DEPUTY CABINET SECRETARY HAGIUDA: In yesterday’s press conference, my understanding is that Foreign Minister Lavrov spoke about wanting to advance relations between Japan and Russia in a broad range of areas in the context of exchanges between Prime Minister Abe and President Putin. At the same time, the Japanese Government cannot accept the comments by the Foreign Minister regarding the territorial issue. Japan and Russia have not concluded a peace treaty because they have not resolved the territorial issue, as is widely known. The core point of negotiations on a peace treaty therefore is the attribution of the four northern islands, which is the territorial issue. Japan absolutely cannot accept the Russian assertion that the four northern islands became the territory of Russia as a result of the Second World War. Nevertheless, the Government retains our current policy approach of moving forward in relations between Japan and Russia in a way that contributes to Japan’s national interest through steady accumulation of political dialogue and addressing territorial negotiations in this context. Foreign Minister Lavrov has repeatedly made this type of comment. Precisely because this is such a difficult issue, Prime Minister Abe and President Putin have been holding summit meetings and building mutual trust and are continuing to meet with an eye toward dealing with this issue. Japan intends to continue making these efforts.

REPORTER: Staying on this topic, does the Government plan to lodge some type of protest to the Russian Government or make other contact in response to this comment?

DEPUTY CABINET SECRETARY HAGIUDA: The Government is not considering a specific response to the comment because Japan’s position has already been clearly stated, but it intends to respond appropriately.


REPORTER: I have a related question. The TPP Ministerial Meeting and signing ceremony are scheduled to take place in New Zealand next month. What is the Government’s opinion on whether Minister Amari will attend these events, regardless of the content of tomorrow’s press conference?

DEPUTY CABINET SECRETARY HAGIUDA: The New Zealand meeting consists of a signing ceremony for the TPP Agreement and a Ministerial Meeting prior to the signing at which important topics, such as how to handle new member countries, will be discussed. Considering the meeting’s importance, the Government thinks that it would be difficult to appropriately deal with these topics without the presence of Minister Amari who has been continuously involved with the TPP negotiations thus far. Preparations are currently proceeding with the intention of having Minister Amari attend, particularly in light of the planned attendance by Ministers from other TPP participant countries.


REPORTER: I would like to ask about Japan’s independent sanctions for North Korea. Some media reports are suggesting that the Government is considering such measures as a ban on reentry to Japan and expansion of the freeze on financial assets.

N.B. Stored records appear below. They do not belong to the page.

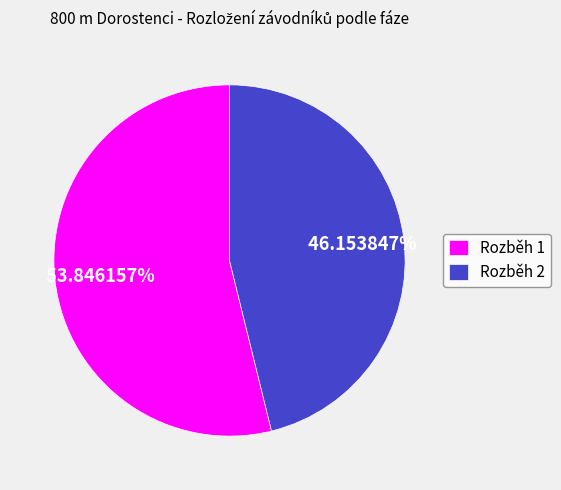

Approximately how many times larger is the value at Rozběh 1 compared to Rozběh 2?

1.2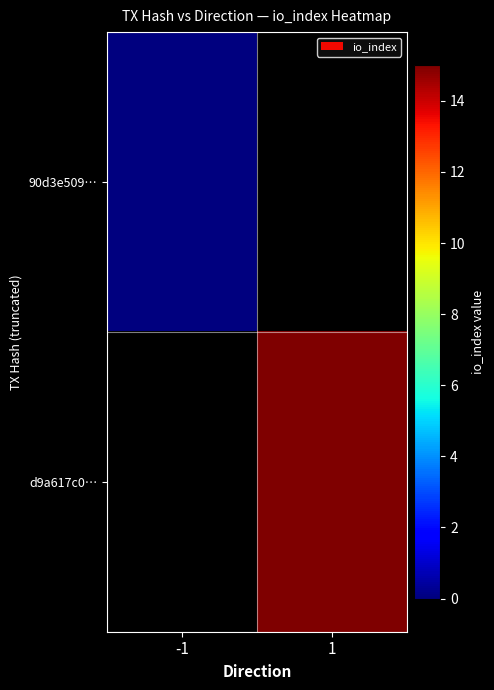

Reading right to left, transcribe all the data shown in this chart.

90d3e509…: 1=-999	-1=0
d9a617c0…: 1=15	-1=-999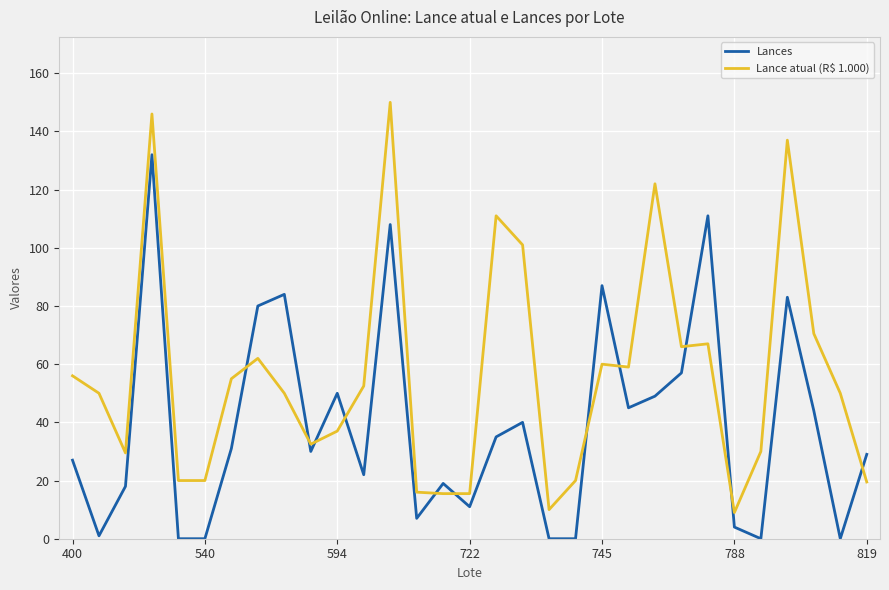

What is the difference between the maximum and minimum values in the Lance atual (R$ 1.000) series?

141.0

Please explain the related facts.

DEPUTY CABINET SECRETARY HAGIUDA: Our primary stance regarding North Korea is waiting for a Security Council resolution. Meanwhile, various debates are taking place on independent sanctions in the Party and other venues, and I am aware that these measures are being discussed as options within this context. The Government, however, has not reached any decision on specific content at this point because it is keenly interested in presenting a resolute posture toward North Korea in a collaborative manner with the international community.

REPORTER: My impression is that the Security Council resolution is taking more time than initially anticipated. What are your thoughts on this point?

DEPUTY CABINET SECRETARY HAGIUDA: Yes, timing is an important factor for resolutions, and it appears that the draft is already being proposed to countries with the aim of promptly finalizing a resolution. My understanding is that Japan has already supplied comments, and the Government is interested in having members respond as quickly as possible.